People import kei trucks, even though importing is a pain, so there's some demand for small trucks. If the MPG standards were addressed, I think it'd be a hard sell for a real 80s style small truck (although, I'd buy one), but a 1998-2011 style Ranger is still pretty small. Build it with a c-max/ford fusion PHEV power train +/- RWD, stuff the batteries under the bed (like the 1998-2002 Ford Ranger EV, get pretty good gas mileage and decent EV only range. Doesn't need to be huge.

But they don't let me design cars.

> If the MPG standards were addressed, I think it'd be a hard sell for a real 80s style small truck

They'd just have to be EVs instead of ICE.

To be fair, do you know what else they are using that truck for when it's not within your eye sight?
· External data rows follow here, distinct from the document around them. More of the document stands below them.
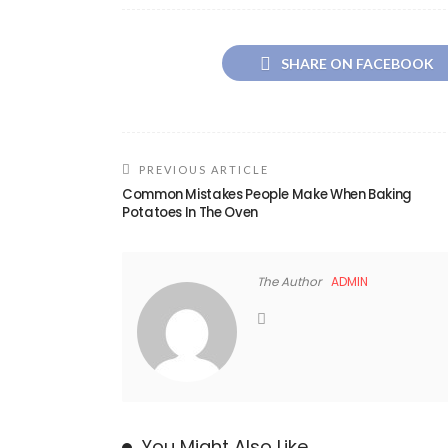
SHARE ON FACEBOOK
PREVIOUS ARTICLE
Common Mistakes People Make When Baking
Potatoes In The Oven
The Author
ADMIN
You Might Also Like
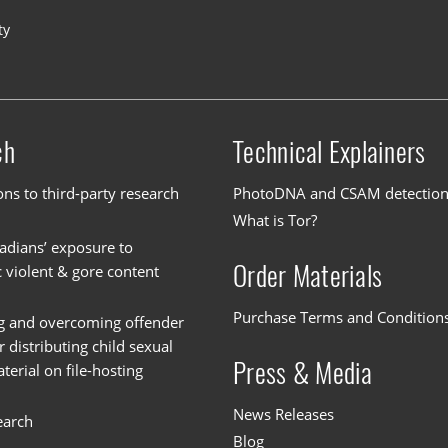
ty
ch
Technical Explainers
ons to third-party research
PhotoDNA and CSAM detectio
What is Tor?
dians’ exposure to
Order Materials
c violent & gore content
Purchase Terms and Condition
g and overcoming offender
or distributing child sexual
Press & Media
erial on file-hosting
News Releases
earch
Blog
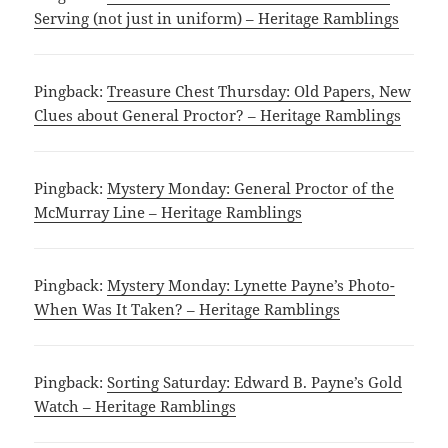
Serving (not just in uniform) – Heritage Ramblings
Pingback:
Treasure Chest Thursday: Old Papers, New
Clues about General Proctor? – Heritage Ramblings
Pingback:
Mystery Monday: General Proctor of the
McMurray Line – Heritage Ramblings
Pingback:
Mystery Monday: Lynette Payne’s Photo-
When Was It Taken? – Heritage Ramblings
Pingback:
Sorting Saturday: Edward B. Payne’s Gold
Watch – Heritage Ramblings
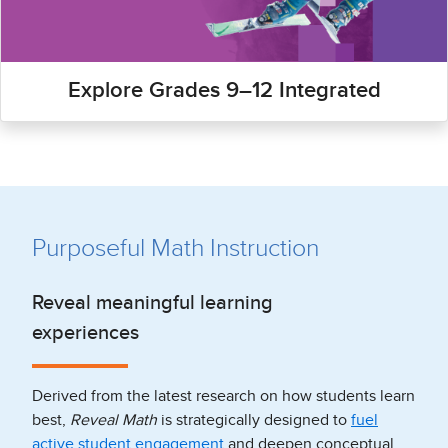
Explore Grades 9–12 Integrated
Purposeful Math Instruction
Reveal meaningful learning
experiences
Derived from the latest research on how students learn
best,
Reveal Math
is strategically designed to
fuel
active student engagement
and deepen conceptual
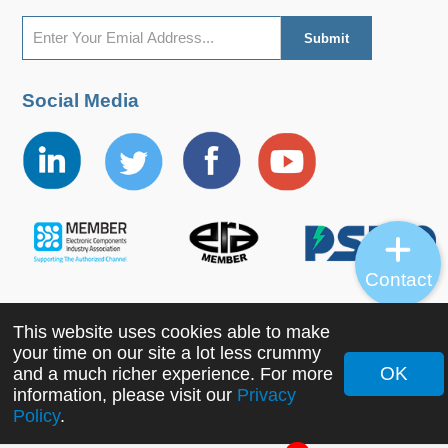
Social Media
Contact
This website uses cookies able to make
Copyright ©2022 MORNSUN Guangzhou Science &
your time on our site a lot less crummy
Technology Co., Ltd. All Rights Reserved.
OK
and a much richer experience. For more
information, please visit our
Privacy
Policy
.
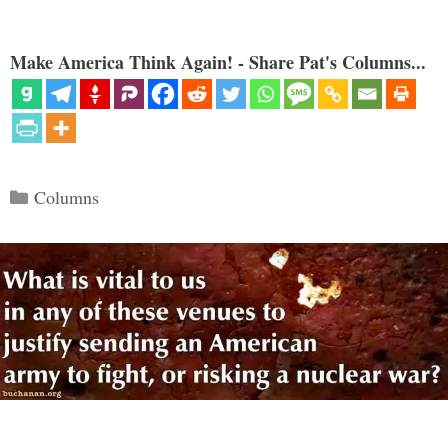
Make America Think Again! - Share Pat's Columns...
Categories
Columns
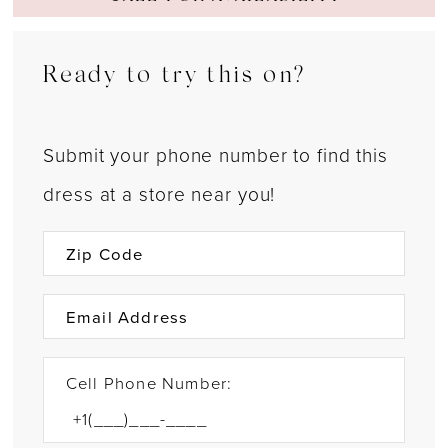
Ready to try this on?
Submit your phone number to find this
dress at a store near you!
Cell Phone Number:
Maybe they are pulling larger trailers and equipment, but this day it only needed to pull the small trailer.

Also, you act like it is the landscaper's problem for driving the trucks. We haven't even mentioned that fleet deals can be made for the larger trucks so they are actually cheaper than the F150 pricing. That leaves the F150 inventory for the soccer moms.
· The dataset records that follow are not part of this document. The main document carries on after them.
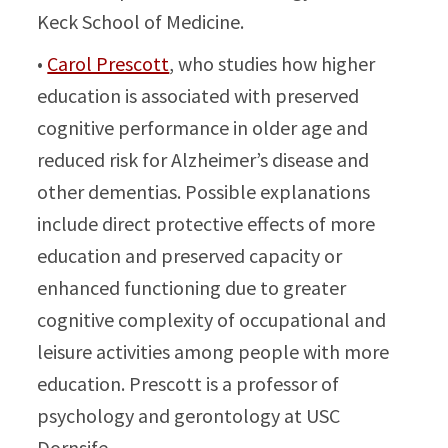
Keck School of Medicine.
•
Carol Prescott
, who studies how higher
education is associated with preserved
cognitive performance in older age and
reduced risk for Alzheimer’s disease and
other dementias. Possible explanations
include direct protective effects of more
education and preserved capacity or
enhanced functioning due to greater
cognitive complexity of occupational and
leisure activities among people with more
education. Prescott is a professor of
psychology and gerontology at USC
Dornsife.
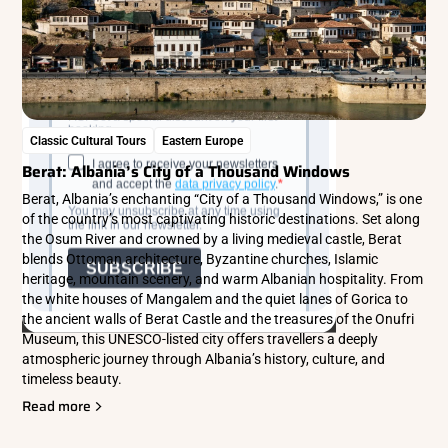
Classic Cultural Tours
Eastern Europe
Berat: Albania’s City of a Thousand Windows
Berat, Albania’s enchanting “City of a Thousand Windows,” is one
of the country’s most captivating historic destinations. Set along
the Osum River and crowned by a living medieval castle, Berat
blends Ottoman architecture, Byzantine churches, Islamic
heritage, mountain scenery, and warm Albanian hospitality. From
the white houses of Mangalem and the quiet lanes of Gorica to
the ancient walls of Berat Castle and the treasures of the Onufri
Museum, this UNESCO-listed city offers travellers a deeply
atmospheric journey through Albania’s history, culture, and
timeless beauty.
Read more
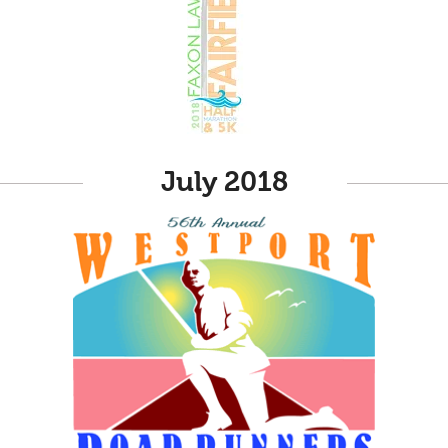
July 2018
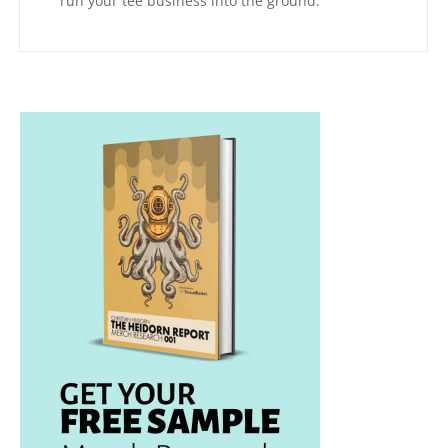
run your tee business into the ground.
As if it is a single button that needs to be pushed to "solve"

The landscaper that lives down my street goes up and down the street full throttle without any trailer attached six times per day and several more in the evening. I'm not sure if he believes it contributes to his manliness but the sound of that car is off the scale and should be outlawed.
I have to admit, while the US is technically richer I feel like the country is constantly plumbing the depths of decreasing livability for everyone else by insistence on things like gigantic trucks. The reality is that people usually aren't using them to haul big loads and in fact, due to how heavy the cars are themselves, actually are quite bad at hauling big loads. If challenged on why they need a vehicle of such size, of course suddenly they're hauling multiple tons around every evening.
It doesn't matter what they usually do. It just matters what they occasionally do. For hauling, or range, or number of passengers... people don't buy a vehicle that satisfies their average daily requirements. They buy one that satisfies all the requirements they expect to encounter.
It would make far more sense to spend less and simply rent for the 99th percentile use (which btw most people probably actually never use). The issue with these big trucks is severe negative externalities for other road users and pedestrians - if that didn't exist I would not care at all if people wasted money.

Also these big trucks have really sucky hauling capacity, it's actually a weird part about them that few people seem to note (and confirms my suspicion most people get them for other reasons).